(Collected data)
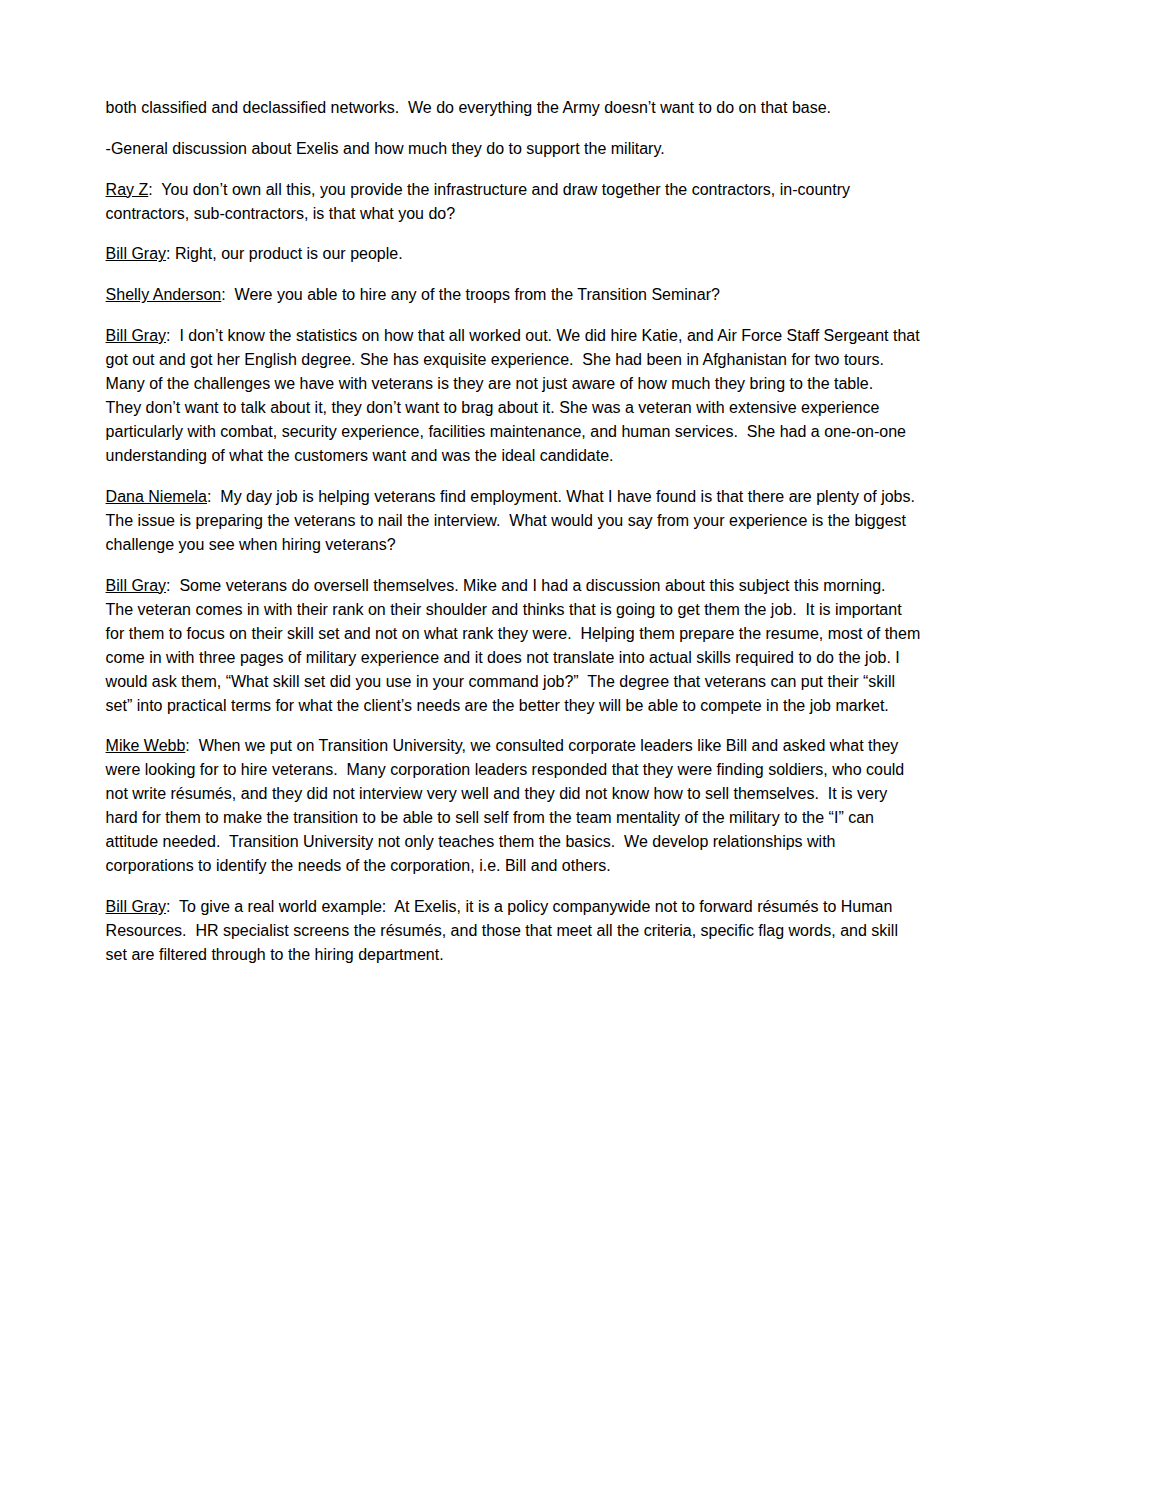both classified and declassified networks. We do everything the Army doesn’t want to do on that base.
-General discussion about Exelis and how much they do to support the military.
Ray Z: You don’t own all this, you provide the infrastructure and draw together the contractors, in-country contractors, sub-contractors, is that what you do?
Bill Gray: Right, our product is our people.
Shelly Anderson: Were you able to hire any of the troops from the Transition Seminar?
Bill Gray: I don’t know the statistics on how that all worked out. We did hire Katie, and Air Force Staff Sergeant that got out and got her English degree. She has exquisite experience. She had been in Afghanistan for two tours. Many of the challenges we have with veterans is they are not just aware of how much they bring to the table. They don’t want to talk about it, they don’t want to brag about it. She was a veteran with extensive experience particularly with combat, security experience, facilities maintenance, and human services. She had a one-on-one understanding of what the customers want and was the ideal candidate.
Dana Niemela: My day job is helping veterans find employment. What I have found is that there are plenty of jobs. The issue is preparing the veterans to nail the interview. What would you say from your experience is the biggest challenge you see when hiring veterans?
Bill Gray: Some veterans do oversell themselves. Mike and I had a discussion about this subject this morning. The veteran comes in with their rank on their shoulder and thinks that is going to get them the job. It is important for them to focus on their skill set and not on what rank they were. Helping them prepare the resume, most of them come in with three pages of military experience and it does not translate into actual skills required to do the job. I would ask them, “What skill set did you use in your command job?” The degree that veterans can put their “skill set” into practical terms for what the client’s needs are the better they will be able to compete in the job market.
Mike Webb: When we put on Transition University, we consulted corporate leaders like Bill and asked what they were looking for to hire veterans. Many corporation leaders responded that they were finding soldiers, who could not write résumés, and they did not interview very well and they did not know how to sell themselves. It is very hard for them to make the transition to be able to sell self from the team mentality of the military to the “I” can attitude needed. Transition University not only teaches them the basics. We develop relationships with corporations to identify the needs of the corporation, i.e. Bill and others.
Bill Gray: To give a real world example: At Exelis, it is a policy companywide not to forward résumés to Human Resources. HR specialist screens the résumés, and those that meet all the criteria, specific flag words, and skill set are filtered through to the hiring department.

---

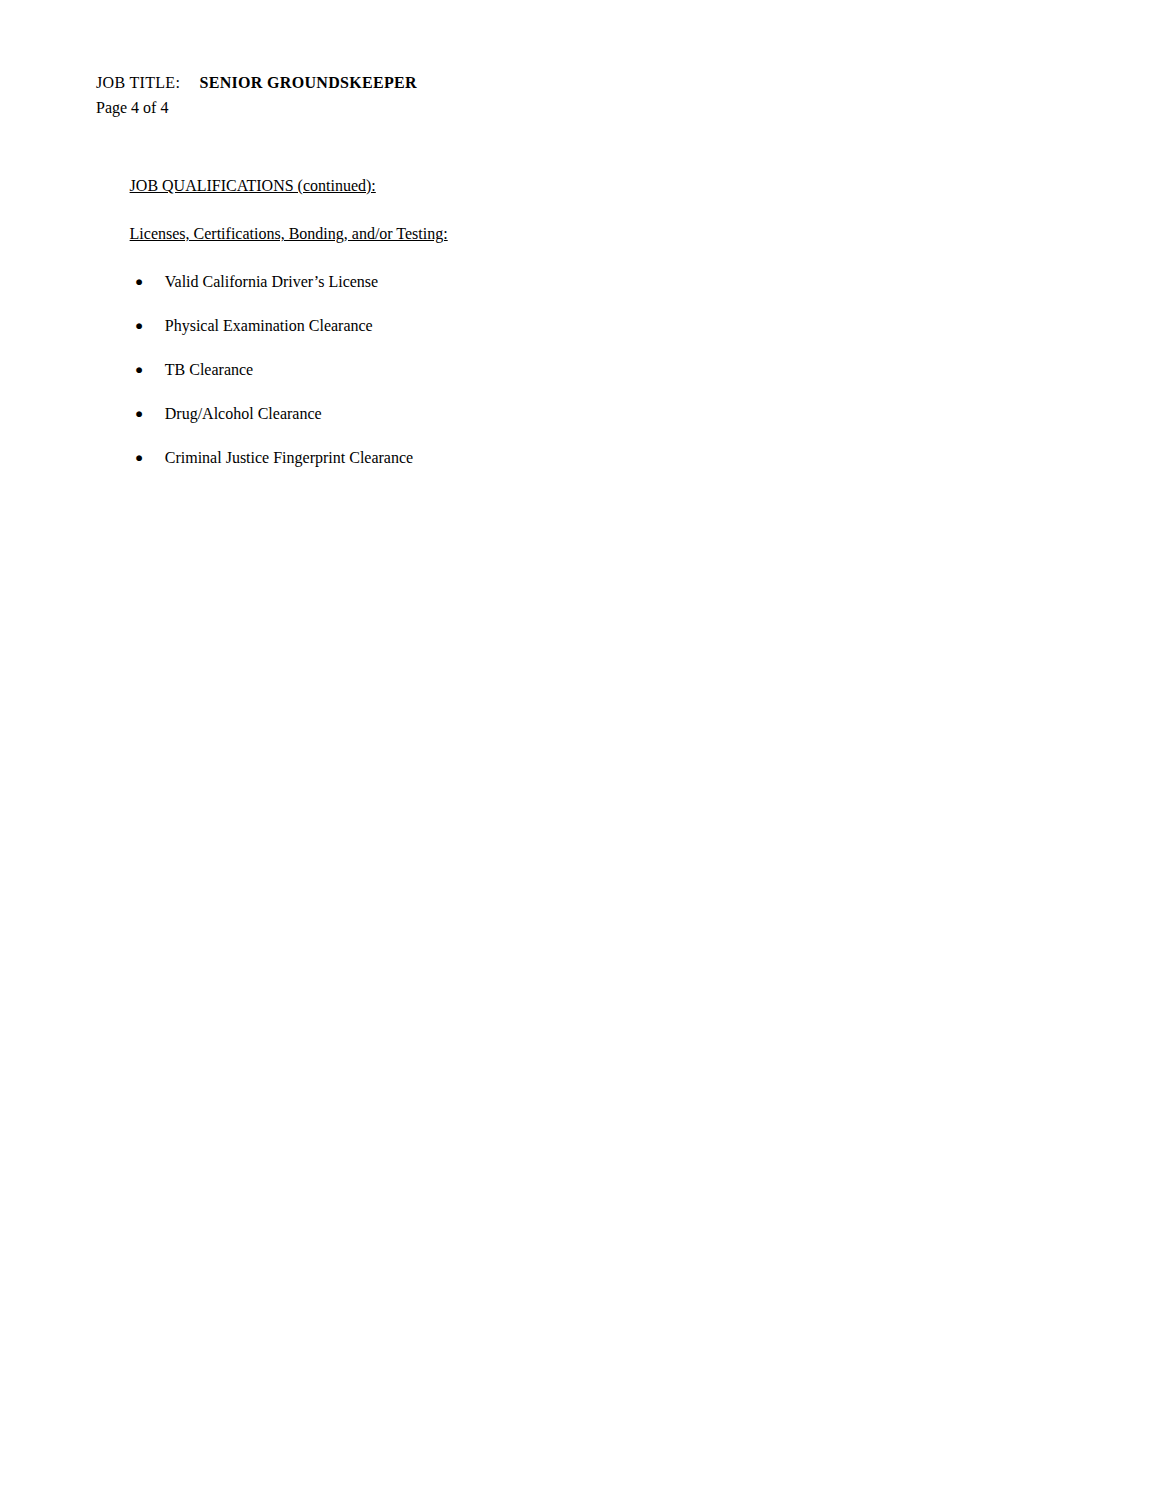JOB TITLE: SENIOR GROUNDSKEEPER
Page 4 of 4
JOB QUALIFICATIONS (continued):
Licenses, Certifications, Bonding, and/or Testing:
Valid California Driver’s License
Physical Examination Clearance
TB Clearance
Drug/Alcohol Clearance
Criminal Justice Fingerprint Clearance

==

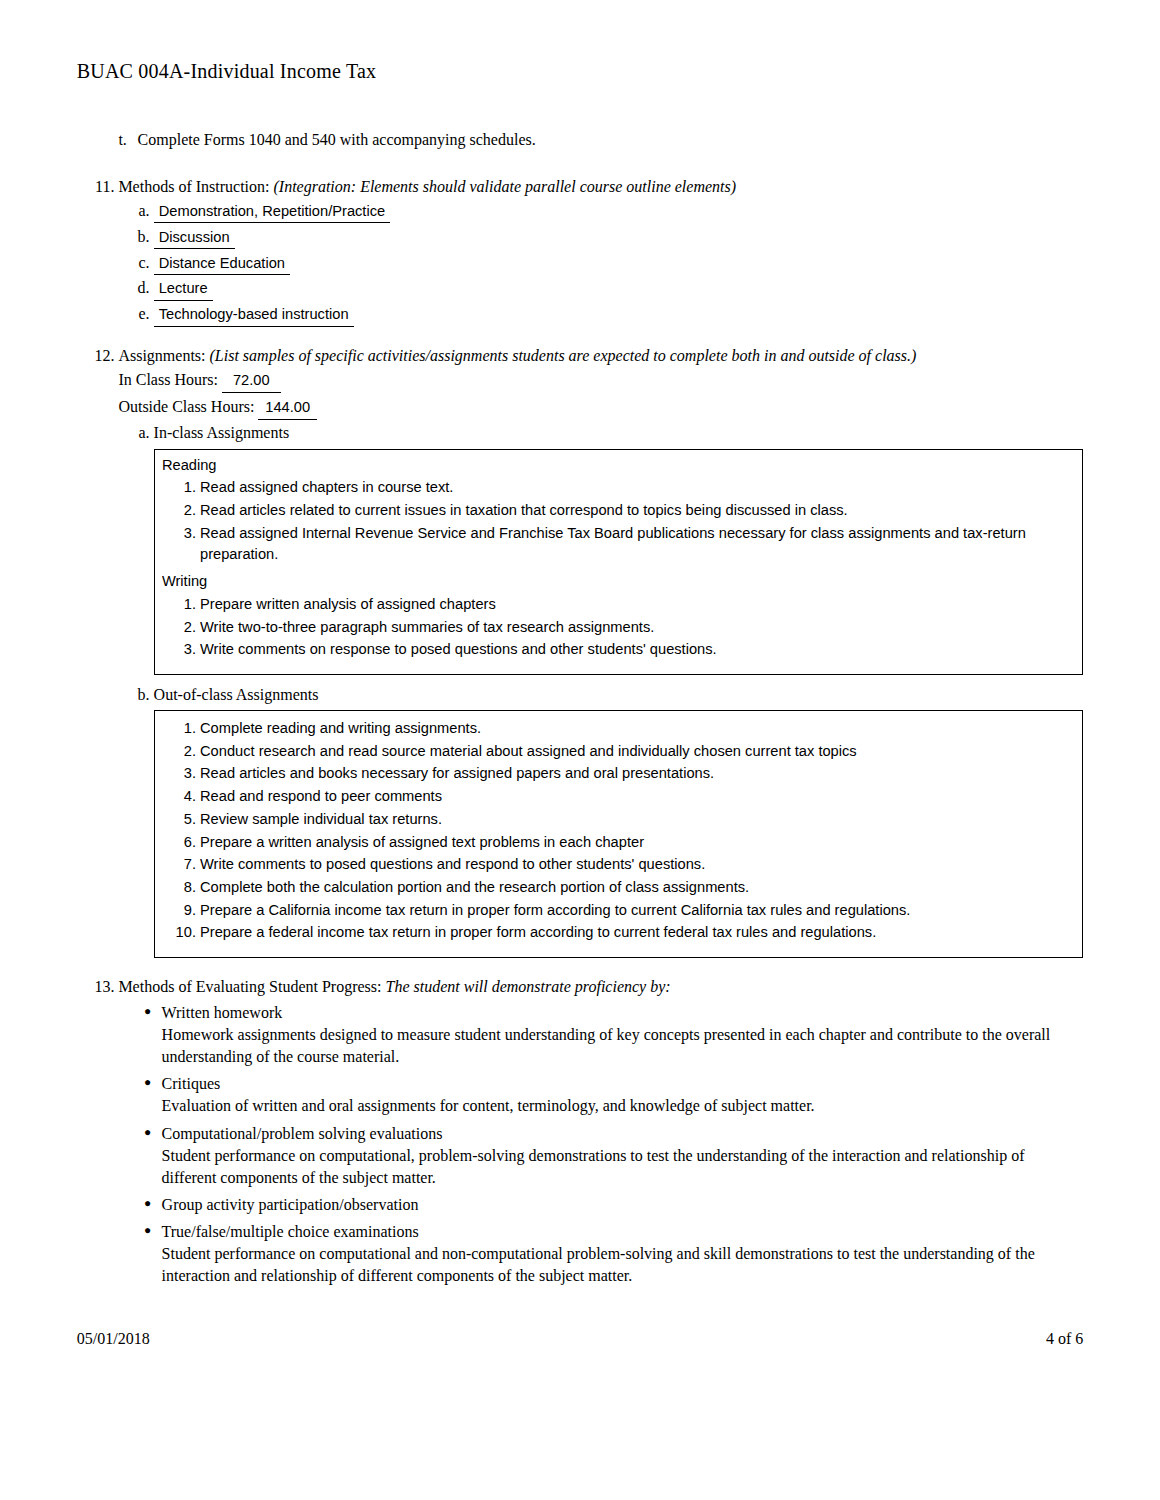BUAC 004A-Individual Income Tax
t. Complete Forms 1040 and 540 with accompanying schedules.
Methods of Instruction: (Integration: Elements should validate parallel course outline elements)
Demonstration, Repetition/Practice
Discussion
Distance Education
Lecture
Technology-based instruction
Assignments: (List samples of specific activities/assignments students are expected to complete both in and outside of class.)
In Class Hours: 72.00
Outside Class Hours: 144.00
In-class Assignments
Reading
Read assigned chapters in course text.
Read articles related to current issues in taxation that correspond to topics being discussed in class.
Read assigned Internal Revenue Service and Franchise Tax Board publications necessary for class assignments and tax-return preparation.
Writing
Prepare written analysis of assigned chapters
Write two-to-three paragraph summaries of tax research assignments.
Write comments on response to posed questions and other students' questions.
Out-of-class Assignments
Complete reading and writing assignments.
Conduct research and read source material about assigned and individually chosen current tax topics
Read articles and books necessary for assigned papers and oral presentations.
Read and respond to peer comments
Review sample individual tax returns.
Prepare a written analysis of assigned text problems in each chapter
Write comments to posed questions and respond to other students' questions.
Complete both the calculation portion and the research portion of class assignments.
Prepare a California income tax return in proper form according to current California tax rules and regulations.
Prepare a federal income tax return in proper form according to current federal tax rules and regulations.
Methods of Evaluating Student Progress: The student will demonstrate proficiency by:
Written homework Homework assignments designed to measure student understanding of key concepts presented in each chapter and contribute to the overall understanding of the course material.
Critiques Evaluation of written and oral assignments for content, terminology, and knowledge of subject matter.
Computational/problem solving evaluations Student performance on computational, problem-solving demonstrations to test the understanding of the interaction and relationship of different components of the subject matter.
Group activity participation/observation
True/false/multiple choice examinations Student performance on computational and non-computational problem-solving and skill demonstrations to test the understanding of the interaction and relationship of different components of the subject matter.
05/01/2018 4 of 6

▶ Required action:
With the pictures omitted, print the lines above exactly, beginning at the line with "both classified and" and going on through the line with "Bill Gray: Right, our product is our people.".

▶ Solution for this exercise:
both classified and declassified networks. We do everything the Army doesn’t want to do on that base.
-General discussion about Exelis and how much they do to support the military.
Ray Z: You don’t own all this, you provide the infrastructure and draw together the contractors, in-country contractors, sub-contractors, is that what you do?
Bill Gray: Right, our product is our people.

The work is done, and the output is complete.